▸ Required task: Convert the rows below into a JSON list of strings, one string per line, with blank lines and the pictures left out.

* start Records supplied *

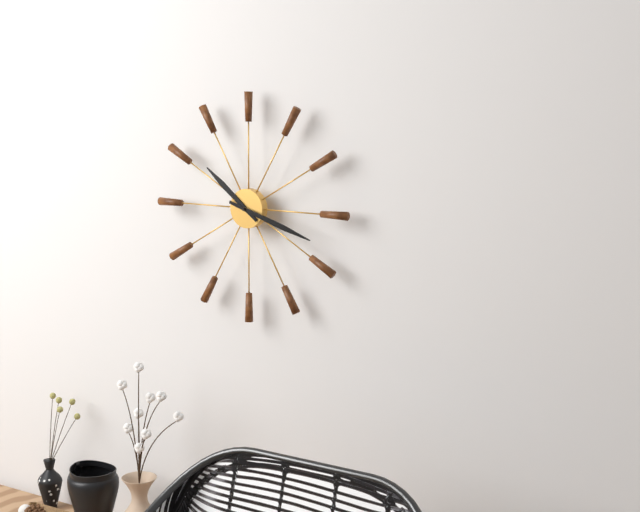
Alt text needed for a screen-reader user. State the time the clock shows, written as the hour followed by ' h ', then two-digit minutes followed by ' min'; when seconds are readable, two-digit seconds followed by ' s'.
10 h 18 min
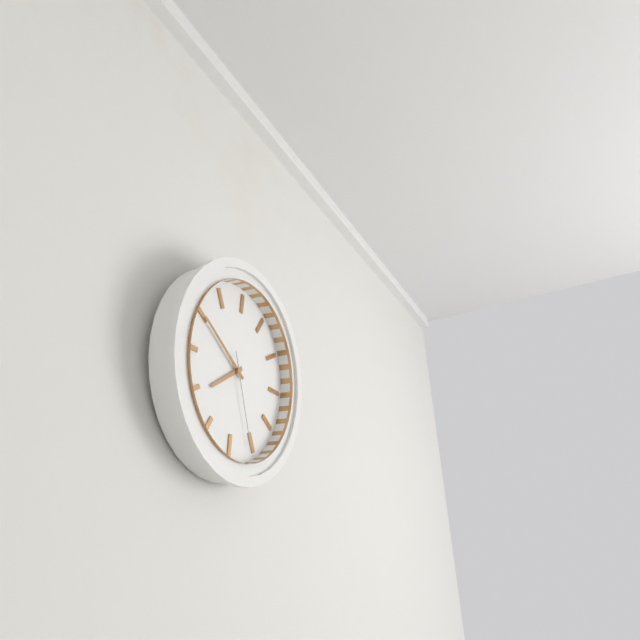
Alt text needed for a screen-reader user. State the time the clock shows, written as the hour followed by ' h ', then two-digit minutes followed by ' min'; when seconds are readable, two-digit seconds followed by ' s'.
7 h 50 min 26 s
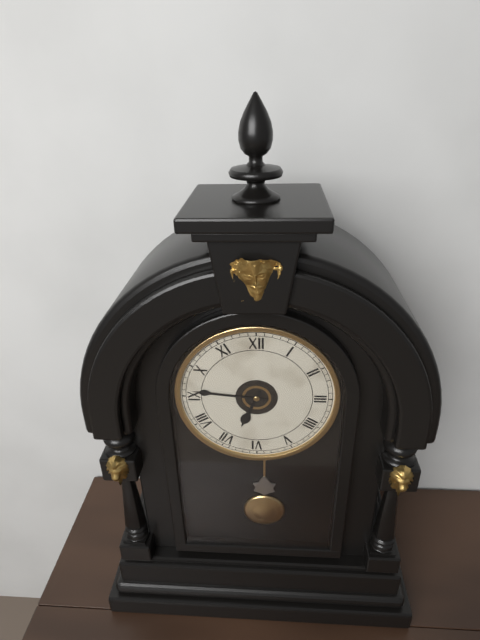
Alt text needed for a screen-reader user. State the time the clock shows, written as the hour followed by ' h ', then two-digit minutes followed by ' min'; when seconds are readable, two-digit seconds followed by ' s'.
6 h 46 min
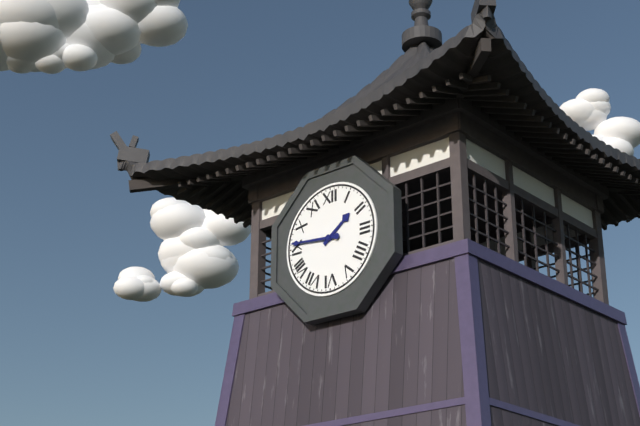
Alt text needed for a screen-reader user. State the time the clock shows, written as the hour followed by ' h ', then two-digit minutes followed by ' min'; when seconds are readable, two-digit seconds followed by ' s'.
1 h 46 min
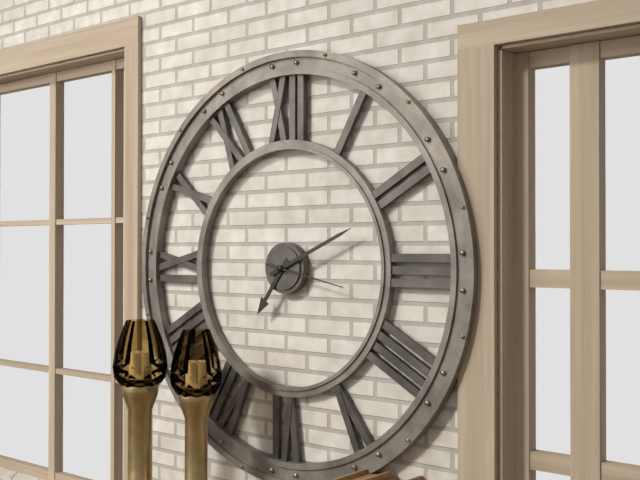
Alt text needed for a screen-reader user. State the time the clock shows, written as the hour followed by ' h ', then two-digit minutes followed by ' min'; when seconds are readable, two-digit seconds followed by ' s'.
7 h 11 min 17 s
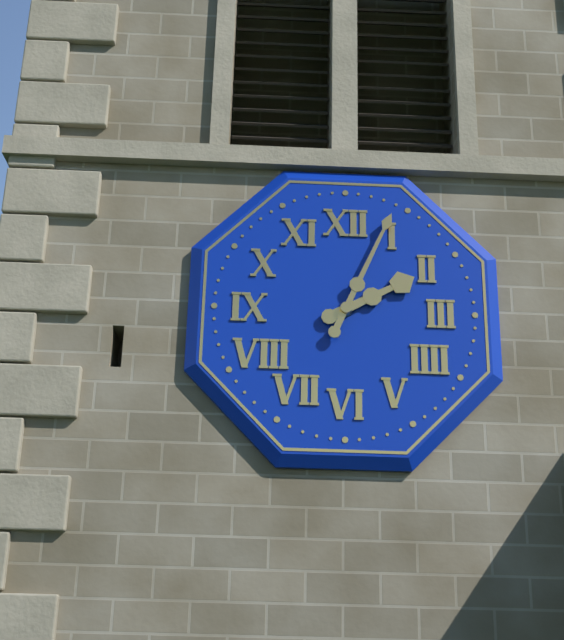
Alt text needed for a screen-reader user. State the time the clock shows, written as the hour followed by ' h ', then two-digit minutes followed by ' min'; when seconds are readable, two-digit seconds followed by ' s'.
2 h 04 min
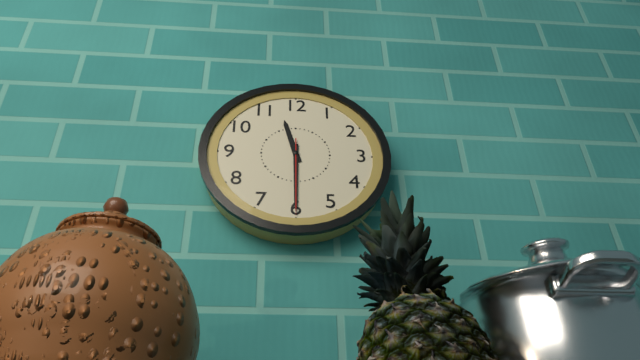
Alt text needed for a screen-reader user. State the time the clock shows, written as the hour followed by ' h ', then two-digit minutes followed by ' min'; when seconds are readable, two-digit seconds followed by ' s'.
11 h 30 min 30 s
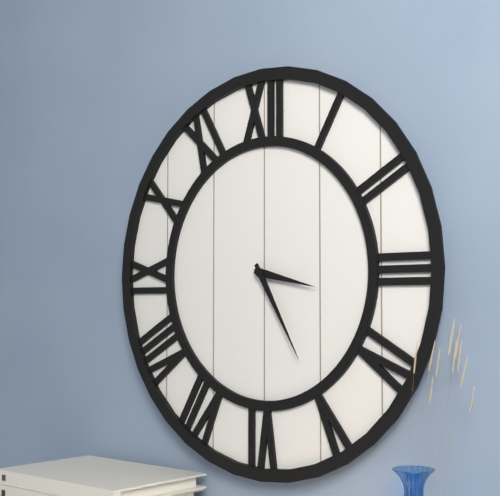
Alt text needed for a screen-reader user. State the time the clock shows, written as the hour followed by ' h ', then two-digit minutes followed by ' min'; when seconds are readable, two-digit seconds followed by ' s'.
3 h 25 min
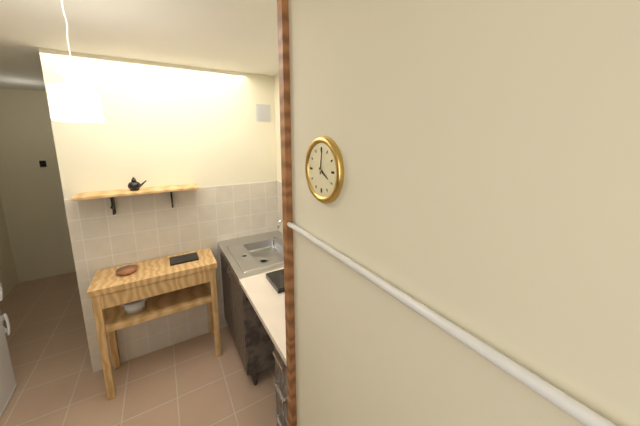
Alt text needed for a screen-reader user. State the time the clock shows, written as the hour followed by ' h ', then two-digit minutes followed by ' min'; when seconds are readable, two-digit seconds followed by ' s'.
4 h 01 min
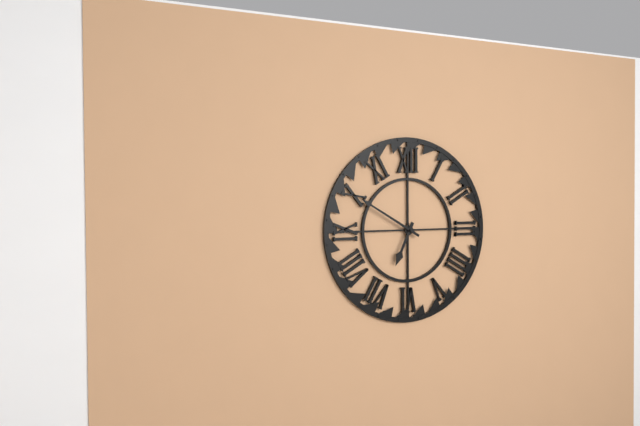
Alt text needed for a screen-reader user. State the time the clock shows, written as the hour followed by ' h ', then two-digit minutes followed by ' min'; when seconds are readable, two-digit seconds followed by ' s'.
6 h 50 min
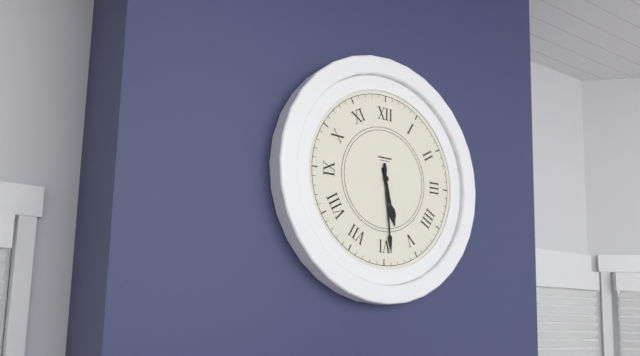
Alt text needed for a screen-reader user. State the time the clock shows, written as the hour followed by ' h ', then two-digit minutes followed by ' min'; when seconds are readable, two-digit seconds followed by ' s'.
5 h 29 min
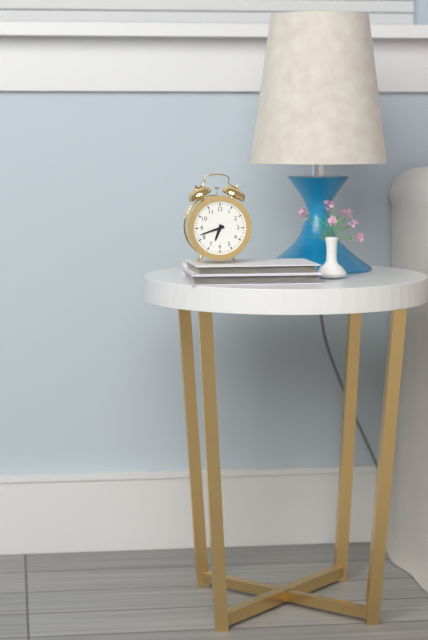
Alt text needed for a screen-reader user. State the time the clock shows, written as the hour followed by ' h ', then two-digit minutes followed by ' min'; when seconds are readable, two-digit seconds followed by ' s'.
6 h 42 min
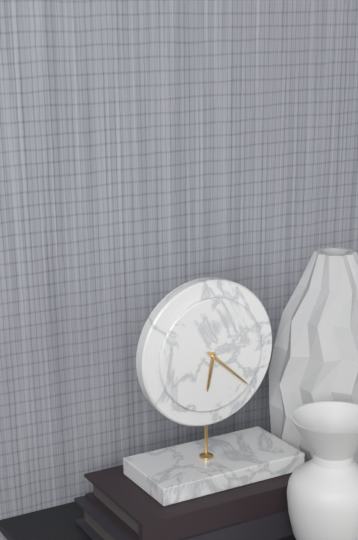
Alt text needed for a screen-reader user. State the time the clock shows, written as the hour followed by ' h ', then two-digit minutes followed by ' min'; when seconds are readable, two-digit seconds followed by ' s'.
6 h 22 min
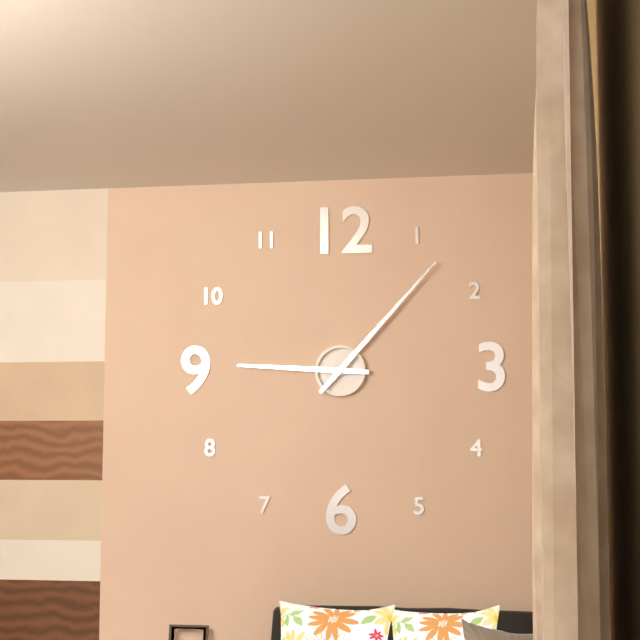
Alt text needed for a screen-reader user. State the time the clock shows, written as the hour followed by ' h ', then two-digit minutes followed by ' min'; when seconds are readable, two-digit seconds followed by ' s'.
9 h 07 min
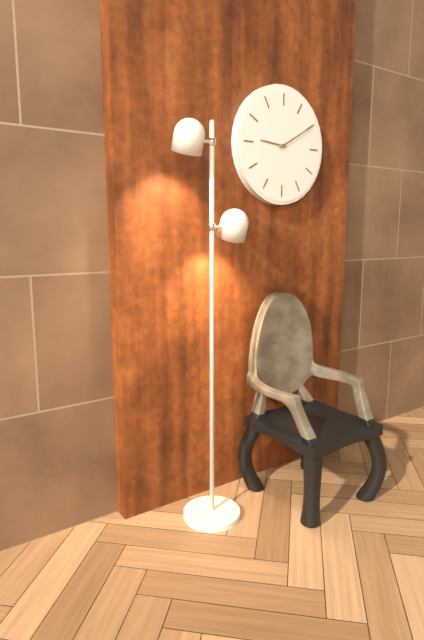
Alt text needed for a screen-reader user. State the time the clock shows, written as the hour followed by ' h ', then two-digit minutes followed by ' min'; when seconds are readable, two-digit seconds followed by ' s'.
9 h 10 min
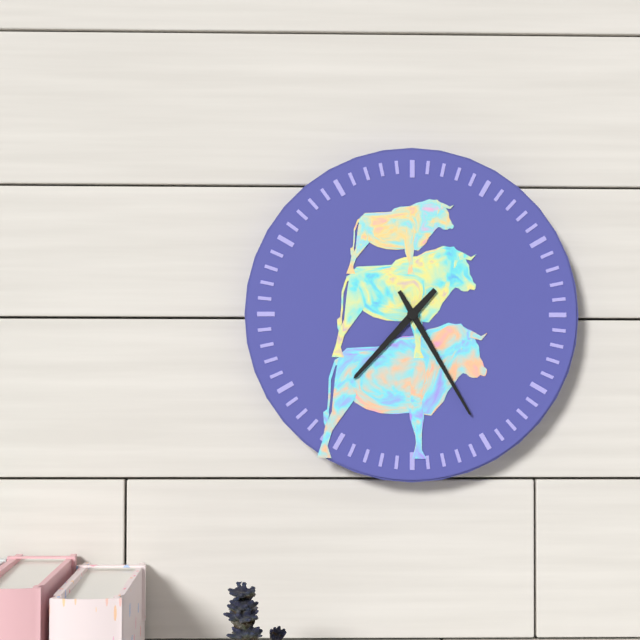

* end Records supplied *

▸ Task response:
[
  "Alt text needed for a screen-reader user. State the time the clock shows, written as the hour followed by ' h ', then two-digit minutes followed by ' min'; when seconds are readable, two-digit seconds followed by ' s'.",
  "10 h 18 min",
  "Alt text needed for a screen-reader user. State the time the clock shows, written as the hour followed by ' h ', then two-digit minutes followed by ' min'; when seconds are readable, two-digit seconds followed by ' s'.",
  "7 h 50 min 26 s",
  "Alt text needed for a screen-reader user. State the time the clock shows, written as the hour followed by ' h ', then two-digit minutes followed by ' min'; when seconds are readable, two-digit seconds followed by ' s'.",
  "6 h 46 min",
  "Alt text needed for a screen-reader user. State the time the clock shows, written as the hour followed by ' h ', then two-digit minutes followed by ' min'; when seconds are readable, two-digit seconds followed by ' s'.",
  "1 h 46 min",
  "Alt text needed for a screen-reader user. State the time the clock shows, written as the hour followed by ' h ', then two-digit minutes followed by ' min'; when seconds are readable, two-digit seconds followed by ' s'.",
  "7 h 11 min 17 s",
  "Alt text needed for a screen-reader user. State the time the clock shows, written as the hour followed by ' h ', then two-digit minutes followed by ' min'; when seconds are readable, two-digit seconds followed by ' s'.",
  "2 h 04 min",
  "Alt text needed for a screen-reader user. State the time the clock shows, written as the hour followed by ' h ', then two-digit minutes followed by ' min'; when seconds are readable, two-digit seconds followed by ' s'.",
  "11 h 30 min 30 s",
  "Alt text needed for a screen-reader user. State the time the clock shows, written as the hour followed by ' h ', then two-digit minutes followed by ' min'; when seconds are readable, two-digit seconds followed by ' s'.",
  "3 h 25 min",
  "Alt text needed for a screen-reader user. State the time the clock shows, written as the hour followed by ' h ', then two-digit minutes followed by ' min'; when seconds are readable, two-digit seconds followed by ' s'.",
  "4 h 01 min",
  "Alt text needed for a screen-reader user. State the time the clock shows, written as the hour followed by ' h ', then two-digit minutes followed by ' min'; when seconds are readable, two-digit seconds followed by ' s'.",
  "6 h 50 min",
  "Alt text needed for a screen-reader user. State the time the clock shows, written as the hour followed by ' h ', then two-digit minutes followed by ' min'; when seconds are readable, two-digit seconds followed by ' s'.",
  "5 h 29 min",
  "Alt text needed for a screen-reader user. State the time the clock shows, written as the hour followed by ' h ', then two-digit minutes followed by ' min'; when seconds are readable, two-digit seconds followed by ' s'.",
  "6 h 42 min",
  "Alt text needed for a screen-reader user. State the time the clock shows, written as the hour followed by ' h ', then two-digit minutes followed by ' min'; when seconds are readable, two-digit seconds followed by ' s'.",
  "6 h 22 min",
  "Alt text needed for a screen-reader user. State the time the clock shows, written as the hour followed by ' h ', then two-digit minutes followed by ' min'; when seconds are readable, two-digit seconds followed by ' s'.",
  "9 h 07 min",
  "Alt text needed for a screen-reader user. State the time the clock shows, written as the hour followed by ' h ', then two-digit minutes followed by ' min'; when seconds are readable, two-digit seconds followed by ' s'.",
  "9 h 10 min"
]